Ultimately TRU could not adapt well to the marketplace, keep their brand relevant and give customers a better experience, which seems to be the emerging retail trend. But what really began the unraveling started back around....2005?? Not sure.
Anyone ever heard of Bain Capital?? (I say in jest).
Bain, KKR (Kravis, Kolberg?? & Roberts) and another firm, Vornado I think, bought TRU with some cash and a lot of debt. You know, the LBO, leveraged buyout approach to business. They took hundreds of millions in fees. TRU was saddled with debt payments. That hampered their ability to reinvest in the business remain profitable when controlling costs became all consuming and it caught up with them in the midst of the shifting retail winds and business models.

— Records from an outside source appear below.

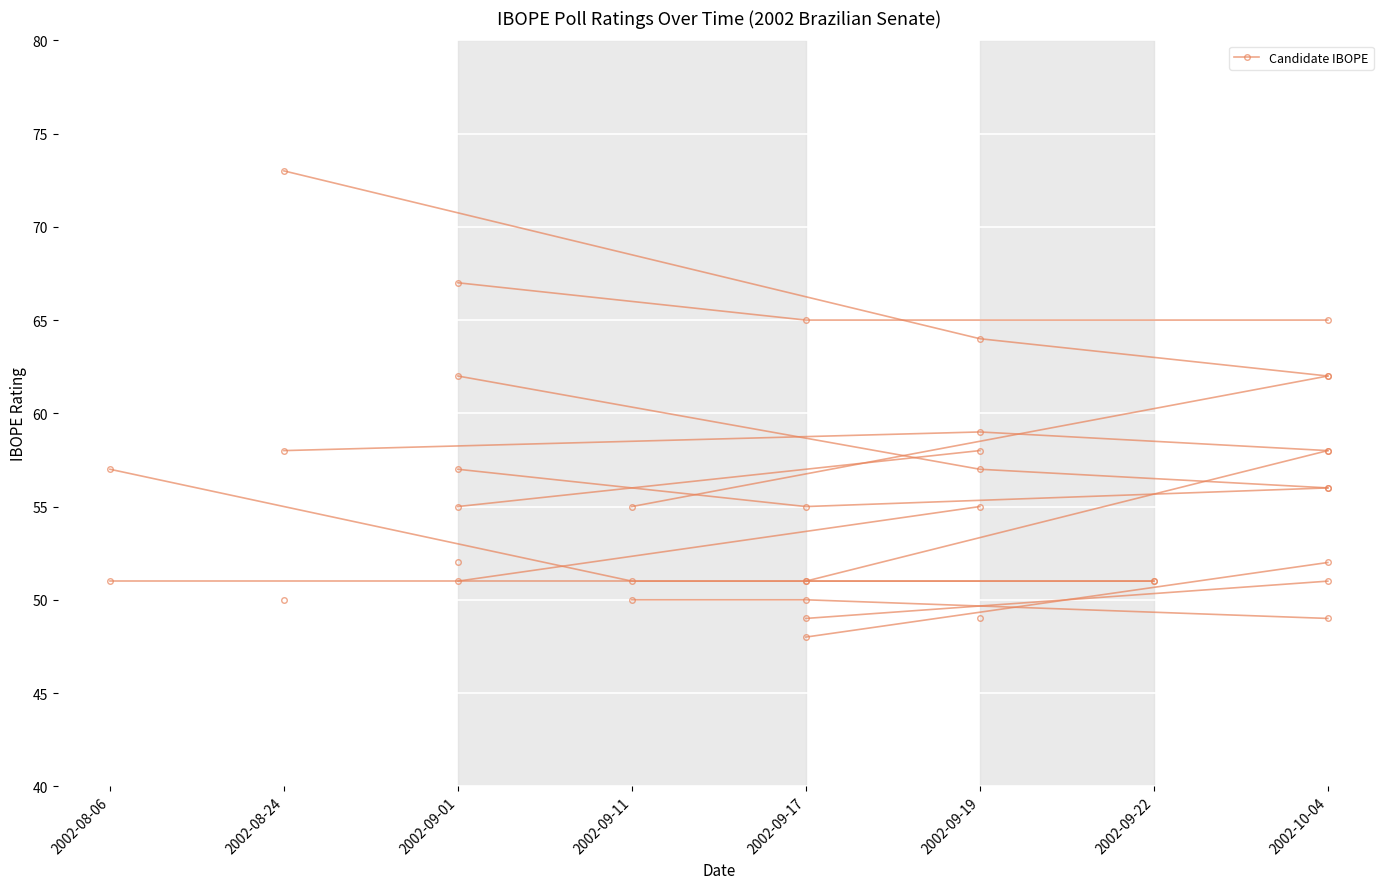

What value does the data have at 2002-10-04, to the nearest 5?

60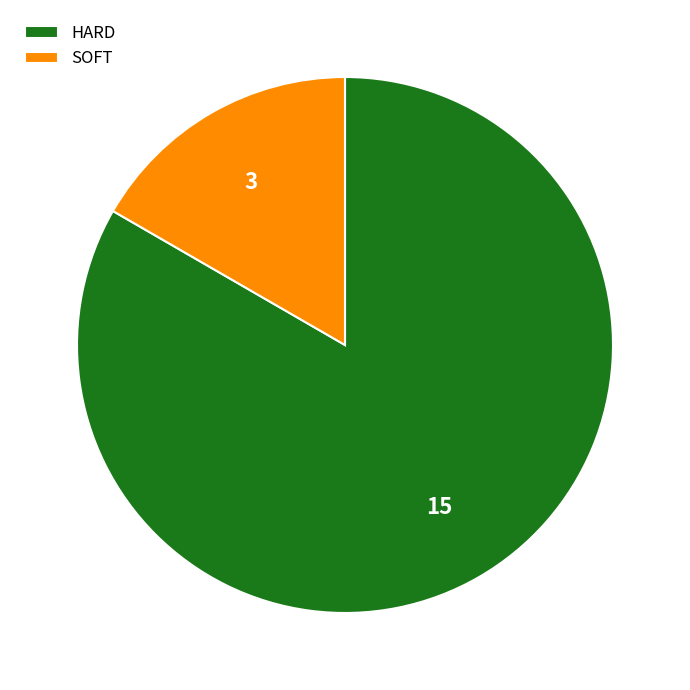

Do HARD and SOFT together represent more than half of the pie?

Yes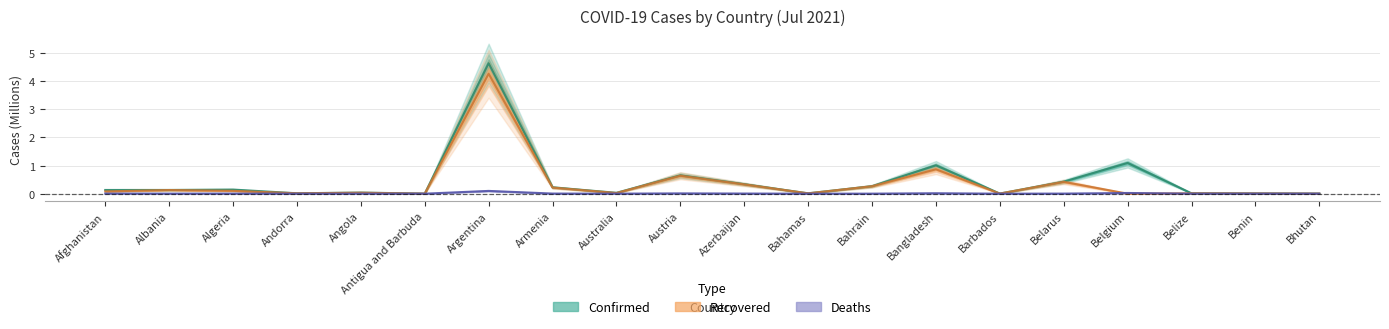

Which series ends up on top after the final intersection of Recovered and Deaths?

Recovered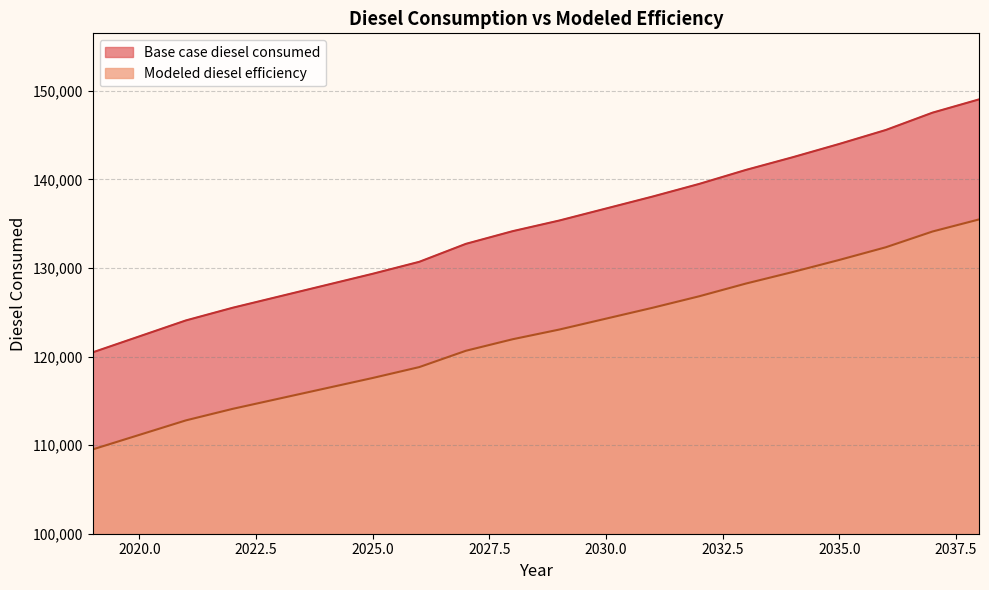

Reading left to right, extract all data points from this chart.

Base case diesel consumed: 120467.2	122270.8	124074.4	125502.3	126779.9	128057.4	129335.0	130687.7	132716.8	134144.7	135347.1	136699.8	138052.5	139480.4	141058.6	142486.4	143989.5	145567.6	147521.6	149024.6
Modeled diesel efficiency: 109515.6	111155.3	112794.9	114093.0	115254.4	116415.8	117577.3	118807.0	120651.6	121949.7	123042.8	124272.5	125502.3	126800.4	128235.1	129533.1	130899.5	132334.2	134110.5	135476.9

It's not just Walmart and Amazon's fault.
That is the cliff notes version.
Financiers primarily look for squeezing profits, and not necessarily investing in businesses long term to develop and grow. CEOs used to do that through capital improvements, product development, rebuilding businesses.
If you consider the plans of many surveyed CEOs since the last tax cut, I think I saw a table of responses for what companies planned on doing with their tax relief windfalls that indicated about 41% of those surveyed planned on using the tax relief to increase dividends for shareholders and institutional investors and anyone with a mutual fund IRA or 401k--and stock buybacks. That means the stock prices will go up with increased limited supply, and when some corporate officers exercise their options, their stock is worth more and they pocket more.
I think I saw about 13% planned on raising wages for employees.